短編で上演する『白衣の女王-ホワイトクイーン-』は、架空の医療漫画にまつわる3つの話です。この作品は元々、2015年の「遊戯祭15『手塚治虫に告ぐ』」でやろうと思った話です。その時は台本を書ききれなくて、ネタだけは温め続けていました。ようやく出せる、っていう気分です。一応、コメディーのつもりで書いたんですけど、稽古で結構真面目に観ちゃうんですよね。その度、「…いや、これコメディーだよね」って我に返っています。
●フラッシュバックする「東海連合」
話が前後しますけど、星くずが初の防衛を懸けた2015年の短編に、「刺客」として送り込まれたのが、日本劇作家協会東海支部でつくる「東海連合」です。もうね、決勝でズタボロにやられたんですよ(マサコ注:上演作品は中学生のプールサイドでの対話でつむぐ『怪獣日和』。台本は「劇団さよなら」(名古屋)の長谷川彩、演出は「劇団あおきりみかん」(同)の鹿目由紀。本物の中学生が出演したことも注目を集め、審査員と観客から127票を得て、ぶっちぎりの優勝。舞台上で水をかぶる演出に驚いた人も多かったはず)。その後、現場が一緒になることが多くて、その度に『海獣日和』を観ては「ああ、いい作品だなぁ」って感動しちゃって。最近、あの防衛戦で負けた時の記憶がフラッシュバックして困ってます。

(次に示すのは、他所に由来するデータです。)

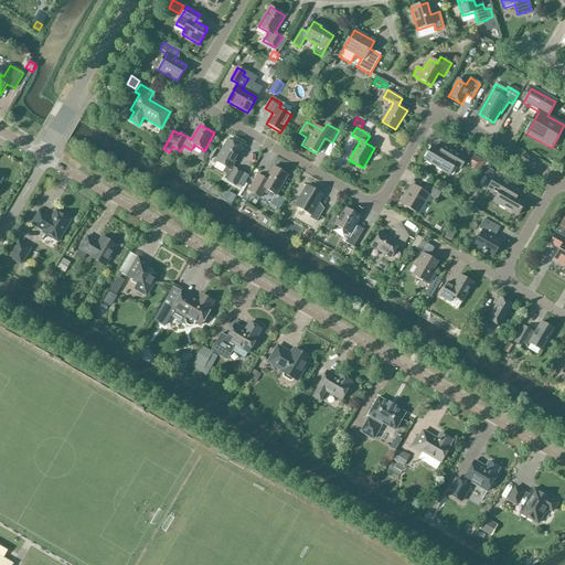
[(227,140),(215,161),(226,168),(223,173),(226,176),(224,179),(227,181),(227,182),(235,187),(236,184),(242,188),(248,177),(243,173),(232,168),(243,149),(227,140)]
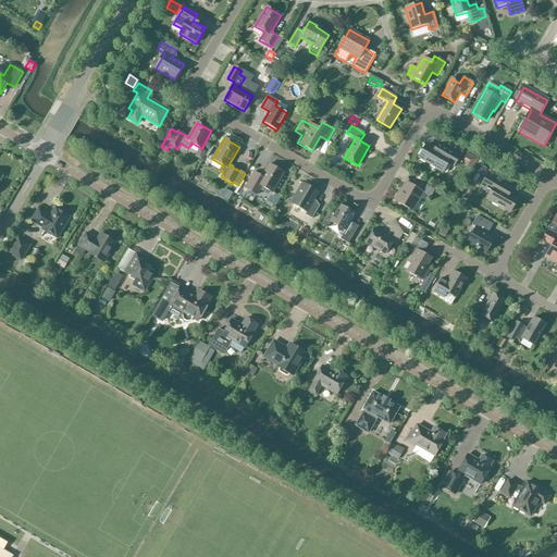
[(460,157),(454,153),(437,144),(434,150),(426,145),(419,158),(443,172),(448,164),(454,168),(460,157)]
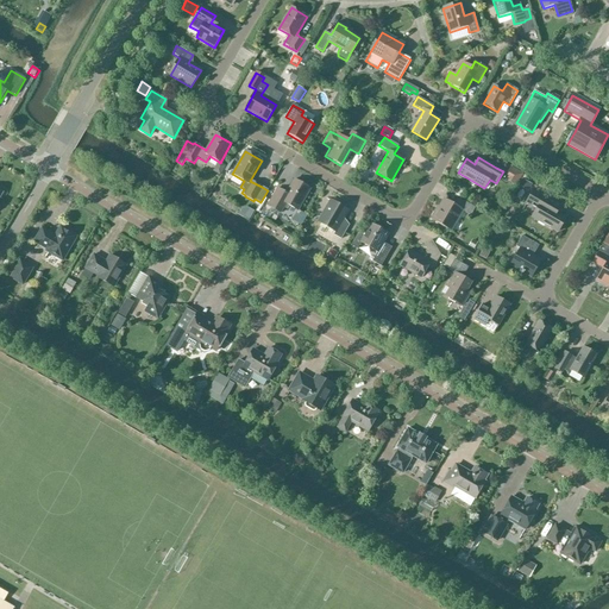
[(219,162),(213,171),(220,176),(226,167),(220,163),(219,162)]
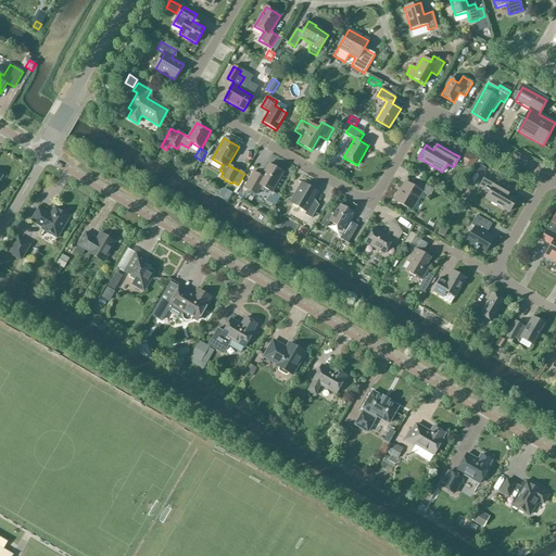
[(479,159),(468,152),(463,161),(467,163),(465,167),(471,171),(479,159)]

フラッシュバックはさておき、短編に出たことで札幌の人に星くずの存在を知ってもらえました。全国大会では、同世代の劇団や劇作家に出会えたこと、今回の鴻上さんや渡辺さんを含め、名が知られている実力派の審査員に出会えたことがめちゃくちゃ大きい。審査員には講評でキツイことを言われるけれど、説得力のある言葉を「ああ、そうか」と素直に受け止めて。きっとそれが今の力になっています。
がっかりしまくる上田龍成(右から3人目)。
●本番一発勝負で勝つ
短編で優勝した2014年は、自分にとってキーとなった年でした。「札幌オーギリング」を旗揚げし、劇団としても演劇のイベントにも呼ばれるようになった。ただ、周りは変わっていきました。大学を卒業して働いて数年経った時、身近なところで演劇をやっていた人が次々辞めていった。時々、「演劇やりながら働くって大変だな」と思いましたけど、振り返れば「俺、やれてんじゃない?」って。もちろん会社や上司が応援してくれている部分も大きいですけどね。

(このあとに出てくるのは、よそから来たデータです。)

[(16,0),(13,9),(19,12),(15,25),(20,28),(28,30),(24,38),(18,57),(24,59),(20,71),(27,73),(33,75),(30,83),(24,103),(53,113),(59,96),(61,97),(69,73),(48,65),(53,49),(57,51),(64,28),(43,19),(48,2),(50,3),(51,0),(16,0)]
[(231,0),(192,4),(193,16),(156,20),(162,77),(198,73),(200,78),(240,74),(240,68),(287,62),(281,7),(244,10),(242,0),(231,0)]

今回の短編は、しっかりと防衛したい。副賞の教文上演権が2020年なんですよ。ちょうど、星くず結成10年目の年。短編自体が本番一発勝負に変わったことで楽勝とは思えませんけど、これは勝たねばならないな、と気合が入っています。
うえだ・りゅうせい。1988年、札幌生まれ。北海学園大演劇研究会在籍中に、演劇ユニット「星くずロンリネス」結成。会社員のかたわら、演劇公演や大喜利対戦ライブ「札幌オーギリング」を開催(2017年公演を一区切りとして休止)。札幌短編演劇祭の予選・本選参加は5回目。そのうち優勝2回。